[Data for processing]
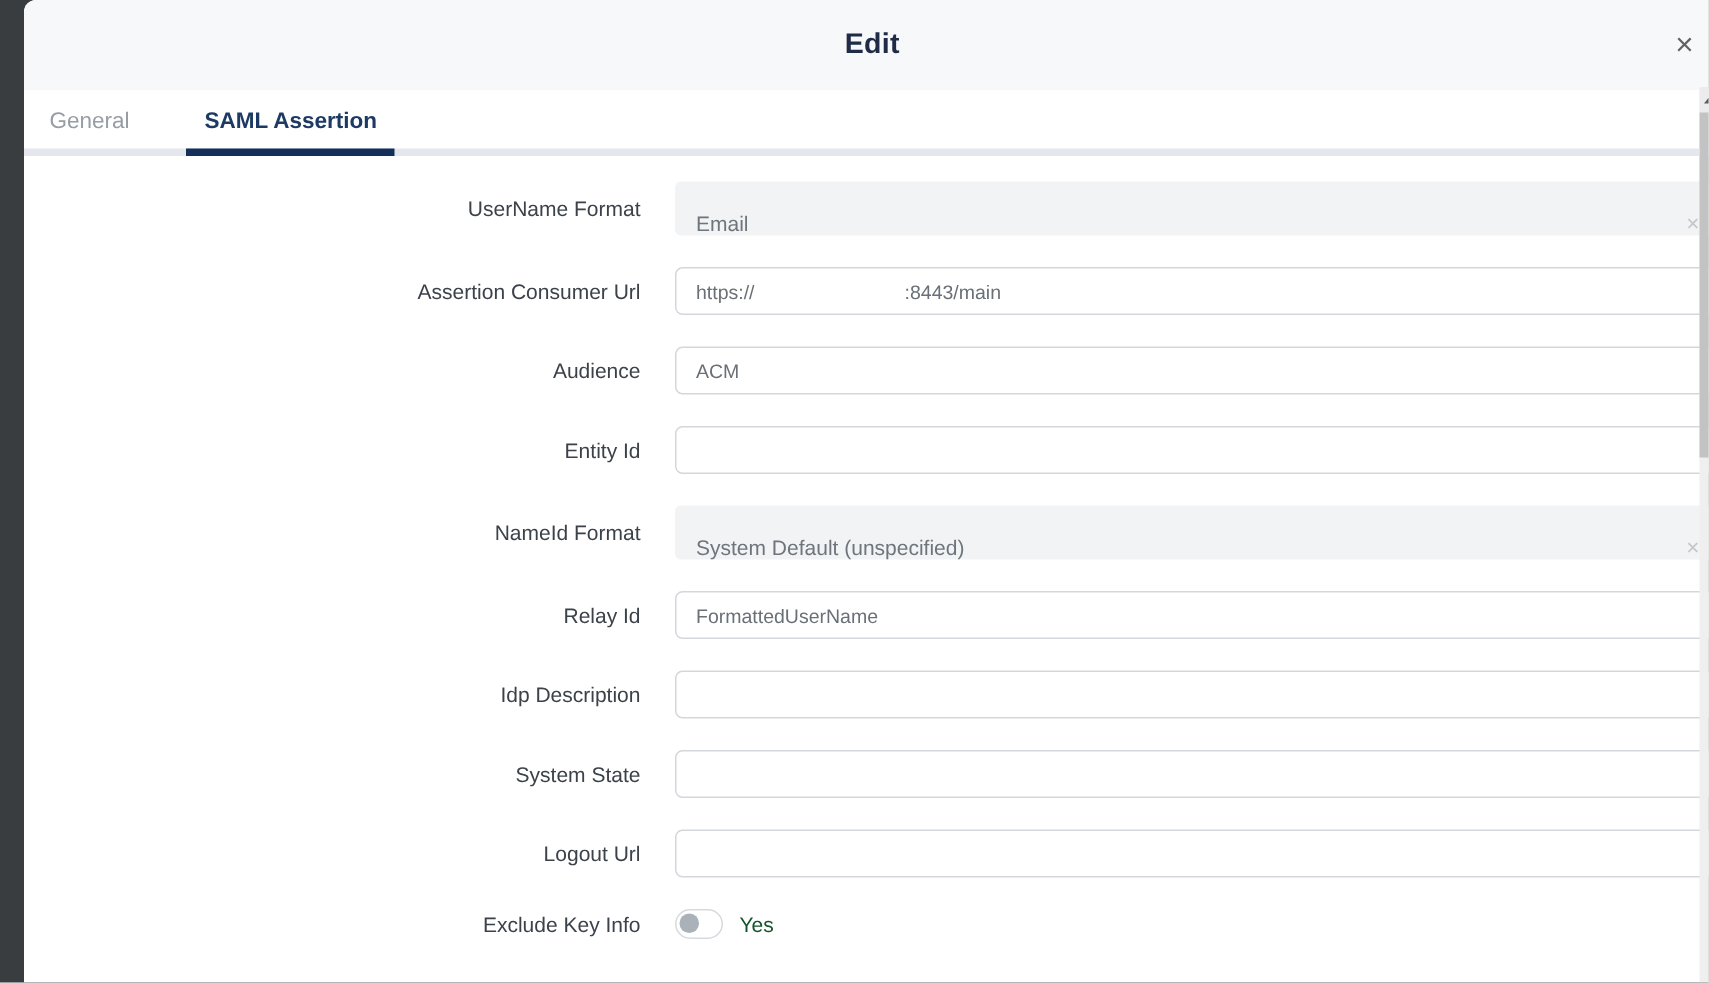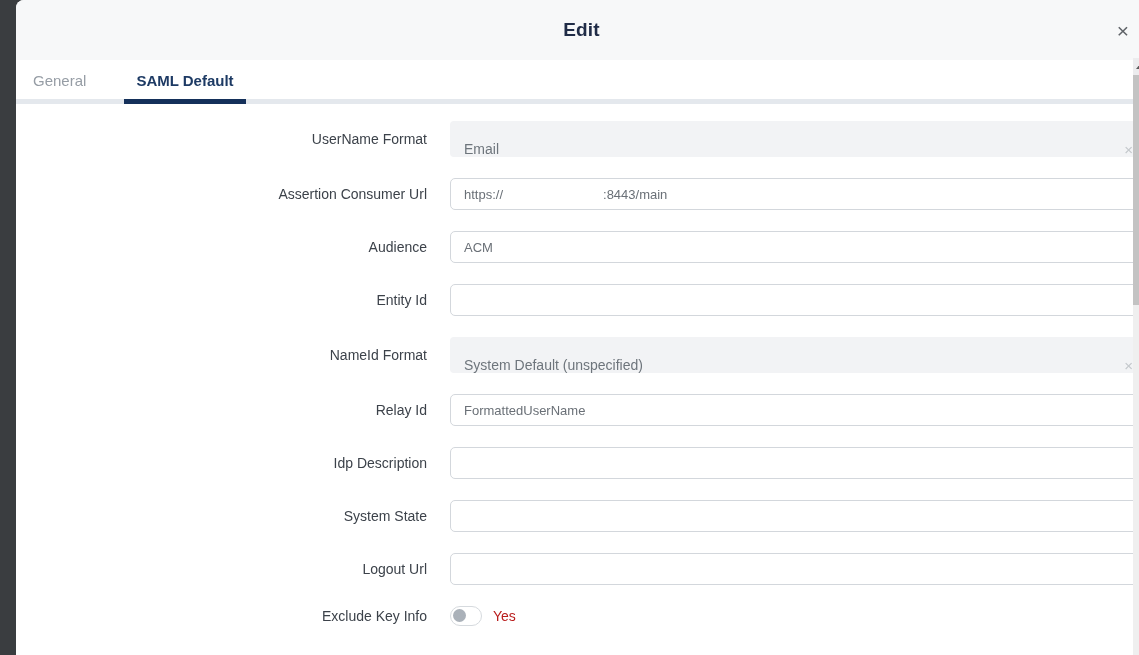--- a/index.html
+++ b/index.html
@@ -88,21 +88,21 @@
   .redact-gap{display:inline-block;width:100px;height:1px;}
   .toggle{
     width:30px;height:18px;flex:none;
     border:1px solid #d6dade;border-radius:10px;background:#fff;
     position:relative;cursor:pointer;
   }
   .toggle-knob{
     position:absolute;left:2px;top:2px;width:13px;height:13px;
     border-radius:50%;background:#aab1b9;
   }
-  .toggle-value{margin-left:11px;font-size:14px;color:#b91c1c;}
+  .toggle-value{margin-left:11px;font-size:14px;color:#14532d;}
   .scrollbar{
     position:absolute;top:58px;bottom:0;right:1px;width:13px;
     background:#efefef;
   }
   .sb-arrow{
     height:17px;display:flex;align-items:center;justify-content:center;
     background:#ececee;
   }
   .sb-arrow-glyph{
     width:0;height:0;
@@ -119,21 +119,21 @@
 
 <div class="modal">
 
   <div class="modal-header">
     <div class="modal-title">Edit</div>
     <div class="close-btn">×</div>
   </div>
 
   <div class="tabbar">
     <div class="tab">General</div>
-    <div class="tab active">SAML Default</div>
+    <div class="tab active">SAML Assertion</div>
     <div class="tab-divider"></div>
   </div>
 
   <div class="content">
     <div>
         <div class="row">
           <div class="row-label">UserName Format</div>
           <div class="row-control">
             <div class="select">
               <span>Email</span>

[Problem to solve] Instruction for this listing: copy it exactly, but leave the images behind.

[Result of this task]
--- a/index.html
+++ b/index.html
@@ -88,21 +88,21 @@
   .redact-gap{display:inline-block;width:100px;height:1px;}
   .toggle{
     width:30px;height:18px;flex:none;
     border:1px solid #d6dade;border-radius:10px;background:#fff;
     position:relative;cursor:pointer;
   }
   .toggle-knob{
     position:absolute;left:2px;top:2px;width:13px;height:13px;
     border-radius:50%;background:#aab1b9;
   }
-  .toggle-value{margin-left:11px;font-size:14px;color:#b91c1c;}
+  .toggle-value{margin-left:11px;font-size:14px;color:#14532d;}
   .scrollbar{
     position:absolute;top:58px;bottom:0;right:1px;width:13px;
     background:#efefef;
   }
   .sb-arrow{
     height:17px;display:flex;align-items:center;justify-content:center;
     background:#ececee;
   }
   .sb-arrow-glyph{
     width:0;height:0;
@@ -119,21 +119,21 @@
 
 <div class="modal">
 
   <div class="modal-header">
     <div class="modal-title">Edit</div>
     <div class="close-btn">×</div>
   </div>
 
   <div class="tabbar">
     <div class="tab">General</div>
-    <div class="tab active">SAML Default</div>
+    <div class="tab active">SAML Assertion</div>
     <div class="tab-divider"></div>
   </div>
 
   <div class="content">
     <div>
         <div class="row">
           <div class="row-label">UserName Format</div>
           <div class="row-control">
             <div class="select">
               <span>Email</span>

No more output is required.